Letters, No Letters
Si Tom Elvis Jedusor n’avait pas reçu sa lettre...
genre : angst/general
by Scrat
Le vent dans les couloirs ressemblait à des pleurs. Les orphelinats sont généralement des lieux moins sordides qu’on les décrit. Celui-ci ne faisait pas exception. C’était un endroit propre mais triste. Néanmoins pour quiconque y avait grandi, ce lieu sentait l’abandon, la déchéance. Tom avait toujours eu l’impression de vivre dans un non sens, grandissant au sein d’un lieu sans vie. Non pas la mort, mais l’absence de vie.
Tom aimait l’hiver, car le vent se faufilait le long des corridors, résonnant comme des plaintes, ajoutant une touche de macabre irréelle qui avait le mérite de rendre l’endroit moins fade.
Allongé sur son petit lit de ferraille, immobile, il écoutait.
Il avait cru, plus jeune, qu’un jour viendrait où quelqu’un le sortirait d’ici. Et ce jour était arrivé.
Lui-même.
Il se sortirait lui-même d’ici. Son plan était simple. Il n’avait besoin de rien. Rien de plus que les vêtements qu’il portait. Il ne se sentait pas habité par un désir farouche de fuir, n’était poussé par aucune colère. Juste un calcul des faits rationnels : Il ne pensait pas être mieux ailleurs. Il n’allait pas mal. Tout comme cet endroit, il se contentait de ne pas ressentir, de ne pas aller.
Il esquissa un sourire, un vrai, dissemblable en tout point à l’expression polie qu’il affichait en journée. Ces sourires, ceux de la nuit, ils n’appartenaient qu’à lui. Et lui-même l’ignorait.
Les yeux fixés au plafond, Tom vit peu à peu les ombres s’allonger sur le mur, bercées par les sanglots du vent, jusqu'à ce qu’elles palissent, englouties par la lumière du jour.
Quand l’heure habituelle du levé arriva, Tom sortit de son lit calmement, ouvrit la porte, comme s’il se rendait au réfectoire, comme d’habitude. Mais au lieu de tourner à droite une fois dans la cour, il contourna le bâtiment par la gauche, afin de rejoindre le point opposé aux grilles immenses. Là, dans le grillage, un fugueur, autrefois avait cisaillé les fils. Ils avaient été redressés afin de dissimuler le passage, mais il suffisait de les tordre afin de le faire ré-apparaitre.

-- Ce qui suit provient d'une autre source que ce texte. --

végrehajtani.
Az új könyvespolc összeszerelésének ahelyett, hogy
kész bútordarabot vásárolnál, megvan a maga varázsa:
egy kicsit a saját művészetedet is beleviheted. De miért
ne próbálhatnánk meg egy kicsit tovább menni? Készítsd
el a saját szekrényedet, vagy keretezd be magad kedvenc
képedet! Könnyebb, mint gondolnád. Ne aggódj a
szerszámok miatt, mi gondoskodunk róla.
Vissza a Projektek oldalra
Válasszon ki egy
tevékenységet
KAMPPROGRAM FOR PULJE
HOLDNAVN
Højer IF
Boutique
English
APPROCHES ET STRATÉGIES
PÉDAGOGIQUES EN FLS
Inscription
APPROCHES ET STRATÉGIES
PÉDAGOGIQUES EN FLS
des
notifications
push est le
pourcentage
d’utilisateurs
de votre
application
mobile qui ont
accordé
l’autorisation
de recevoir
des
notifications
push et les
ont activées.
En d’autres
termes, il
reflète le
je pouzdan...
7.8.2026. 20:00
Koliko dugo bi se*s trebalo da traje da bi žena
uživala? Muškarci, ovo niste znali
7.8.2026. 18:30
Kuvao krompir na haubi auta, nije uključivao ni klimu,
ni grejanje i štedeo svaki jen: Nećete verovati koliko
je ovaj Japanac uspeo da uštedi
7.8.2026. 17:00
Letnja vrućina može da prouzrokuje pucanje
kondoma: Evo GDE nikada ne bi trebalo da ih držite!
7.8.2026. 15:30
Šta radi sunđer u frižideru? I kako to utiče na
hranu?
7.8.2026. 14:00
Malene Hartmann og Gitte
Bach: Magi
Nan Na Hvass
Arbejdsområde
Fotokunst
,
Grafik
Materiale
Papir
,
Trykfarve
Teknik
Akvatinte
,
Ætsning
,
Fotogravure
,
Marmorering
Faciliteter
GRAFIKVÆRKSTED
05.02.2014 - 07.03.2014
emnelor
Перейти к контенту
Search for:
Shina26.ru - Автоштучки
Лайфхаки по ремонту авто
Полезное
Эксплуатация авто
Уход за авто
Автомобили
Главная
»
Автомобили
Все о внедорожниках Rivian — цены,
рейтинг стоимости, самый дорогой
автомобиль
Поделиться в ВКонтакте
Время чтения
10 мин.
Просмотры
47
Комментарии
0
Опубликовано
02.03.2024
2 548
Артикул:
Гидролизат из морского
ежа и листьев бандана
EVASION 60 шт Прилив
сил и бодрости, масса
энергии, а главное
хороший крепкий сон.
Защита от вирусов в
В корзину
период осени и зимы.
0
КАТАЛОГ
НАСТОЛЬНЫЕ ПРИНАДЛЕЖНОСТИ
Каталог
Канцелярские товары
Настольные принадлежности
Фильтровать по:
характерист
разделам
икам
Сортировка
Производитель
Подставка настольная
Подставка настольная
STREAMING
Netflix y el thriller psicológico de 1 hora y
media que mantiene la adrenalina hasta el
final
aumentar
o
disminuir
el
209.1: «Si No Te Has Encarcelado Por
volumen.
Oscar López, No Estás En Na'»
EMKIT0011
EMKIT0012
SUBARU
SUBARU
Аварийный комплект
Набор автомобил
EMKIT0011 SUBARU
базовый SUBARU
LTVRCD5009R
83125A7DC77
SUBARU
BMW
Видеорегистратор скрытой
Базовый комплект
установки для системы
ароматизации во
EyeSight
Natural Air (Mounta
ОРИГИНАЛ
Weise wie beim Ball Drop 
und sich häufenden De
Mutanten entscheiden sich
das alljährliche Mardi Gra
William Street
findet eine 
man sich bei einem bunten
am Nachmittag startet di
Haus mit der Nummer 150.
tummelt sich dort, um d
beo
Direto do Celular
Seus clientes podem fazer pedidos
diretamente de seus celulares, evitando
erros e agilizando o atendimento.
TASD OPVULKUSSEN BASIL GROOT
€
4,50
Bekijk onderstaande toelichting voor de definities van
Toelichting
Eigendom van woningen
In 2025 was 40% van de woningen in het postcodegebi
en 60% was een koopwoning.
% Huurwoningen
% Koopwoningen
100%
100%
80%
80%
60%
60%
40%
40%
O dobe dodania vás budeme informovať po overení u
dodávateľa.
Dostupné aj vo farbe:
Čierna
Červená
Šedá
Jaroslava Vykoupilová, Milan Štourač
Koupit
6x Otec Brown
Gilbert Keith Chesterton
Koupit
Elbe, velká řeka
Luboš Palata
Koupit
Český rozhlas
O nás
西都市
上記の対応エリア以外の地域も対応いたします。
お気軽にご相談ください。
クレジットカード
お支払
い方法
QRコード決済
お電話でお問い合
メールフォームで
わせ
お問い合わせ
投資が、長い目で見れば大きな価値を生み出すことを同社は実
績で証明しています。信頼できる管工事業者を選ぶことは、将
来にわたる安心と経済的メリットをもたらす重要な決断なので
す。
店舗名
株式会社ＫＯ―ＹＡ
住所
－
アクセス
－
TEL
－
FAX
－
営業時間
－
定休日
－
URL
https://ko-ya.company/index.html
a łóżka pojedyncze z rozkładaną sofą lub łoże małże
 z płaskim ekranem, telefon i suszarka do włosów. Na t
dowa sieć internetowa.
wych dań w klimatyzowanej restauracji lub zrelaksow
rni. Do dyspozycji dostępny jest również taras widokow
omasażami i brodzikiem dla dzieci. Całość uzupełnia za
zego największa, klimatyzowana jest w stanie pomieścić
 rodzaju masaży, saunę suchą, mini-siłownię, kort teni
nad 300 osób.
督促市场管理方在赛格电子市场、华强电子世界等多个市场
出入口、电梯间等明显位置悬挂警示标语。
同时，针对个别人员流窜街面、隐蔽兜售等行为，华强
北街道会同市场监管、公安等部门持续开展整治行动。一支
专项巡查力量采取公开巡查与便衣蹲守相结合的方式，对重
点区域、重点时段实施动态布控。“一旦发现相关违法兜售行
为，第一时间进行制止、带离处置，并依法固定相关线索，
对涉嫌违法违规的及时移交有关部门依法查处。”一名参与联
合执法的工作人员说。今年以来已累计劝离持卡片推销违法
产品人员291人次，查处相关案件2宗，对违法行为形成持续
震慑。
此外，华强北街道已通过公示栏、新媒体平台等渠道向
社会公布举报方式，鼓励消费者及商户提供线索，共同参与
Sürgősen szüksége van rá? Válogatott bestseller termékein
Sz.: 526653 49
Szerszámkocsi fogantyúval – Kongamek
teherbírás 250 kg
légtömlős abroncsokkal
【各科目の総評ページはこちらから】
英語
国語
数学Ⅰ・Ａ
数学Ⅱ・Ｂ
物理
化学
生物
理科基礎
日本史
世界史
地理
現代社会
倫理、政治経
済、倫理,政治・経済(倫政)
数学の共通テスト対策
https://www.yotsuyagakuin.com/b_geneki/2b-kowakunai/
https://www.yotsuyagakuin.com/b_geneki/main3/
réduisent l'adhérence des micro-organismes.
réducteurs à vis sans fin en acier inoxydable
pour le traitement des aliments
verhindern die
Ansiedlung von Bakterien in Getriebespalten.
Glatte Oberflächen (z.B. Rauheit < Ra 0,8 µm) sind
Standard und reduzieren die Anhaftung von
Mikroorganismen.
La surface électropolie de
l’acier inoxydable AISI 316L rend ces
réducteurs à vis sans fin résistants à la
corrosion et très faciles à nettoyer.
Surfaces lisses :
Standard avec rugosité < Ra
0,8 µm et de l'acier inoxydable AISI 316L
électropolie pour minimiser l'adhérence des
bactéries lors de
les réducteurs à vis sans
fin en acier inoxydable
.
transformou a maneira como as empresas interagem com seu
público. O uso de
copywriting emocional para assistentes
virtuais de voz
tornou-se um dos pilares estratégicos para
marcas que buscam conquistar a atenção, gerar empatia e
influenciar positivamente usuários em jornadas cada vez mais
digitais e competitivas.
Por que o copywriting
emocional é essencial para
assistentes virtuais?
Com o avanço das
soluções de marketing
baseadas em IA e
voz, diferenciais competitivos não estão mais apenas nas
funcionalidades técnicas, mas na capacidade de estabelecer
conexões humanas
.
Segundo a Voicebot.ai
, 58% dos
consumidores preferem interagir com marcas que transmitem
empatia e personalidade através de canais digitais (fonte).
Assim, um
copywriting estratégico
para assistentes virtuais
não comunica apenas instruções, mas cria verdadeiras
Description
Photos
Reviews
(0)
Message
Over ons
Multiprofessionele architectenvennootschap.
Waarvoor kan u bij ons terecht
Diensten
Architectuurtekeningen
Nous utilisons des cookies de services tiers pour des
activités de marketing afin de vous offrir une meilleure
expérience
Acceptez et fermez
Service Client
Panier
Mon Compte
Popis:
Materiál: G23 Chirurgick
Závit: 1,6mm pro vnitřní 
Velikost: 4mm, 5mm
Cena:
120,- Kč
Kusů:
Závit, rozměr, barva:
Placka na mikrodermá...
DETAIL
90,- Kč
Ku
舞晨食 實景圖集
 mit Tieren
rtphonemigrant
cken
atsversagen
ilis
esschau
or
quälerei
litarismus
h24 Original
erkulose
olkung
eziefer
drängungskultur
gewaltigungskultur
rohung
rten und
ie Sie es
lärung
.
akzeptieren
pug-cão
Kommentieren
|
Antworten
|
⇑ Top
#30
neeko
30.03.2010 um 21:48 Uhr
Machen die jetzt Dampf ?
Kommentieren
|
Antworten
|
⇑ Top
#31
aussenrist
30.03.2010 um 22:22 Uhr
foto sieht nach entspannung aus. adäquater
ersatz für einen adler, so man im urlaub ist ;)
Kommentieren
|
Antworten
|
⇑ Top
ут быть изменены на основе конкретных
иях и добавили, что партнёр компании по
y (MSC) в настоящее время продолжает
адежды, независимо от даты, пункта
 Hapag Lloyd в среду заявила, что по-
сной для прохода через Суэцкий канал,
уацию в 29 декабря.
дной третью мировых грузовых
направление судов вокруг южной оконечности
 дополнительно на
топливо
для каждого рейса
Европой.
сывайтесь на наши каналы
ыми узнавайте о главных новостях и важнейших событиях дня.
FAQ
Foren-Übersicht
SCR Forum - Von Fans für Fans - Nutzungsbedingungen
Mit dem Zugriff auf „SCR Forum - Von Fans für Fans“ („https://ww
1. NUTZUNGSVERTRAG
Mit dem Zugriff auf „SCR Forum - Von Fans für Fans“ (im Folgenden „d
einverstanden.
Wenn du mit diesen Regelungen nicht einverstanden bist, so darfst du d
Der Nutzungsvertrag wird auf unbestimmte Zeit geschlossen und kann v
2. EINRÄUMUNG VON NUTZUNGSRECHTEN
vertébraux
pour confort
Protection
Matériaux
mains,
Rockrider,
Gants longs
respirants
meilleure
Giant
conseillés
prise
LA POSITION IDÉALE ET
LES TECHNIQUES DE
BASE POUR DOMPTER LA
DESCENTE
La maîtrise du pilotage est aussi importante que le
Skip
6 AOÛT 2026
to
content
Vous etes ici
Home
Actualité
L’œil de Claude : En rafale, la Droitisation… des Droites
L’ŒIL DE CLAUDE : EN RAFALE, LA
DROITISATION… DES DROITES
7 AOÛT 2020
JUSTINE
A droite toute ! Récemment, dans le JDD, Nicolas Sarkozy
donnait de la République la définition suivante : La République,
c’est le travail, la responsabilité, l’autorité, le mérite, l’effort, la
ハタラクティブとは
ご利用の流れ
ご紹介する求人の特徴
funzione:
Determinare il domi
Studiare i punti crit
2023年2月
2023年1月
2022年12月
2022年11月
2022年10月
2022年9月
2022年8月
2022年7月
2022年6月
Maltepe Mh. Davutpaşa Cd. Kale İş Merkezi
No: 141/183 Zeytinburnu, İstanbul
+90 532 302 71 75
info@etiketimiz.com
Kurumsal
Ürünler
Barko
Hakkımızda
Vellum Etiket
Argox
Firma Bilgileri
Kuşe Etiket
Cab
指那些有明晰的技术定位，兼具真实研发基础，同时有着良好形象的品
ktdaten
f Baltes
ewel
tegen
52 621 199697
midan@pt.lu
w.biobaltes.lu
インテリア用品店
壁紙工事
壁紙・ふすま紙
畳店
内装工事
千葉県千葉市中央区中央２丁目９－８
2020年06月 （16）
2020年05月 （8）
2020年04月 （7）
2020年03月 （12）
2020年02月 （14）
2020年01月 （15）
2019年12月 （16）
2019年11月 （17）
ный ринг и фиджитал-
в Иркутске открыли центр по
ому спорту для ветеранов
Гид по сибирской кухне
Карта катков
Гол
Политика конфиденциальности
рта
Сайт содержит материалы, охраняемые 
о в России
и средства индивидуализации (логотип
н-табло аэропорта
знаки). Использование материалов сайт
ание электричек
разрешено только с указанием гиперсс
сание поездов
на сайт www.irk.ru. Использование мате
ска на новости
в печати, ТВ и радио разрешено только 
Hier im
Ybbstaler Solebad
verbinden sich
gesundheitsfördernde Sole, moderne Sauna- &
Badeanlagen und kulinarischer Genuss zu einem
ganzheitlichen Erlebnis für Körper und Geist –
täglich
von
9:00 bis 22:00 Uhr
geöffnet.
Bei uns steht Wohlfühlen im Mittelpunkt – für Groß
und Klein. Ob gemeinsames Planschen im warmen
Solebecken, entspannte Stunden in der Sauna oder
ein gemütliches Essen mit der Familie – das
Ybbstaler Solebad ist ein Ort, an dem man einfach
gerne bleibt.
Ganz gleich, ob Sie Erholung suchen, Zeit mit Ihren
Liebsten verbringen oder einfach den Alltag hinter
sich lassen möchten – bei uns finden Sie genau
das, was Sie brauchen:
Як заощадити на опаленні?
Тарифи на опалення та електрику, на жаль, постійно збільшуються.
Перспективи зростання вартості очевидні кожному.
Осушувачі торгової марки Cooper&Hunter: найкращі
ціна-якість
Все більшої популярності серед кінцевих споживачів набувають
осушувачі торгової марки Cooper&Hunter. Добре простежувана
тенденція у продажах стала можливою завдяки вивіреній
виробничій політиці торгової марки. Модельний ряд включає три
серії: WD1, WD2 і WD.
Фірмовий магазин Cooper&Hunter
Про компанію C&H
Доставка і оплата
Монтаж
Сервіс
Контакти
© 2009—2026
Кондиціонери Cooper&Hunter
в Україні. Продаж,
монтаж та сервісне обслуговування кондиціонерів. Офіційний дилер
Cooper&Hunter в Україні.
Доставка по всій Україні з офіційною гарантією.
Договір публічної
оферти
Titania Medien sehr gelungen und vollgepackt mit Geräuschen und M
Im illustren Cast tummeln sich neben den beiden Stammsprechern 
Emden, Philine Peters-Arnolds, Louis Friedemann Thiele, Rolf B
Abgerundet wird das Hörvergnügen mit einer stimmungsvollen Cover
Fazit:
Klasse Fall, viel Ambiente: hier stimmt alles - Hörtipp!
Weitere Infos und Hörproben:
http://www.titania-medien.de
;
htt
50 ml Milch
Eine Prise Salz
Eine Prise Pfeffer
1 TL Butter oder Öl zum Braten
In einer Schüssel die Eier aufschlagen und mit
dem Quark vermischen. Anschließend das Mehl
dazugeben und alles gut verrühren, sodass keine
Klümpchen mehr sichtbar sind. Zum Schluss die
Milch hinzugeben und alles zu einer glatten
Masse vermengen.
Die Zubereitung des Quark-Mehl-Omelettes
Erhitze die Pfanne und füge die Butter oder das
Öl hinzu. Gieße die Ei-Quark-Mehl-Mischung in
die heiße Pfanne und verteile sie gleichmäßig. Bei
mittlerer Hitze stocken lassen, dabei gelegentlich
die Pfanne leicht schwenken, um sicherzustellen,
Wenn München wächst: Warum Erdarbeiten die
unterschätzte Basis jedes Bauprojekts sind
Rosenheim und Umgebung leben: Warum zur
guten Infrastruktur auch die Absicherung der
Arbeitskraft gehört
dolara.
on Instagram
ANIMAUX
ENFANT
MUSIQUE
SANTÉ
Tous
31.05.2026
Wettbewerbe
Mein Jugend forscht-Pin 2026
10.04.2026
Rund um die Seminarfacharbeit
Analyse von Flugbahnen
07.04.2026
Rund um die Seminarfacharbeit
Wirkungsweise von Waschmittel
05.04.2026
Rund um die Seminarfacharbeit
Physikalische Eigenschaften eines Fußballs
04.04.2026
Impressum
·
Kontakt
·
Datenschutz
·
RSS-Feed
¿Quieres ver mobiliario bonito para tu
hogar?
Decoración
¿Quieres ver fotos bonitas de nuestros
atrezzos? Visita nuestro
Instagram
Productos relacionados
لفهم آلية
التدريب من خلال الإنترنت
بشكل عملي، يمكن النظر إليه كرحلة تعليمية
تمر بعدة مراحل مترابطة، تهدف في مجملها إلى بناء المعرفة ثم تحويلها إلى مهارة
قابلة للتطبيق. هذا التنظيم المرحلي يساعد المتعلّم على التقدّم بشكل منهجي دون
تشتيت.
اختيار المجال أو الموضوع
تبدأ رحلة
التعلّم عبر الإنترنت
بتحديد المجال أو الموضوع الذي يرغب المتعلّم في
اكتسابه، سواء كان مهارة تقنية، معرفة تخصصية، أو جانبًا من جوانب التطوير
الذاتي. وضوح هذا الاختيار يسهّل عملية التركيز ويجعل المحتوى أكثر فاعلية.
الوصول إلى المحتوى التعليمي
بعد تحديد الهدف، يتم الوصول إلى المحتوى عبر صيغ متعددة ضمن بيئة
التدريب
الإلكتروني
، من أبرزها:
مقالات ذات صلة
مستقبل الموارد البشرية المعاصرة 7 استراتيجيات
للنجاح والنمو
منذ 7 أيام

Tom s’agenouilla et méthodiquement, il les replia.
L’un des fils de fer se distordit brusquement et Tom vit avec stupeur le sang perler au bout de son doigt. Avant la douleur c’est l’étonnement qui le frappa. C’était étrange cette sensation, ce picotement au bout de son doigt. Il ne lui serait pas venu à l’idée d’appeler ça de la douleur. Ce qui comptait c’était la goutte de sang qui gonflait, encore parfaite sur la plaie.
Du sang.
De la vie.
Du rouge.
Sa première couleur.
Dans le monde délavé qu’était son passé, la brume enveloppant son absence d’histoire, d’origine et d’ambition, soudain quelque chose apparaissait. Une couleur. Tom en détacha les yeux et se glissa hors des frontières de l’orphelinat comme un bébé sort de l’utérus maternel. Il venait de naître et cette entaille était sa première respiration.
Mrs Cole, la directrice, s’aperçut rapidement de la disparition de Tom Elvis Jedusor. Elle avait préparé la veille un gâteau pour célébrer les 12 ans du jeune pensionnaire, comme elle le faisait pour chacun d’eux. Elle fut d’autant plus surprise de son absence qu’elle était certaine de l’avoir aperçu dans la cour quelques minutes plus tôt. Elle monta jusqu'à la chambre du jeune homme, un peu inquiète.
Les draps n’étaient même pas défaits.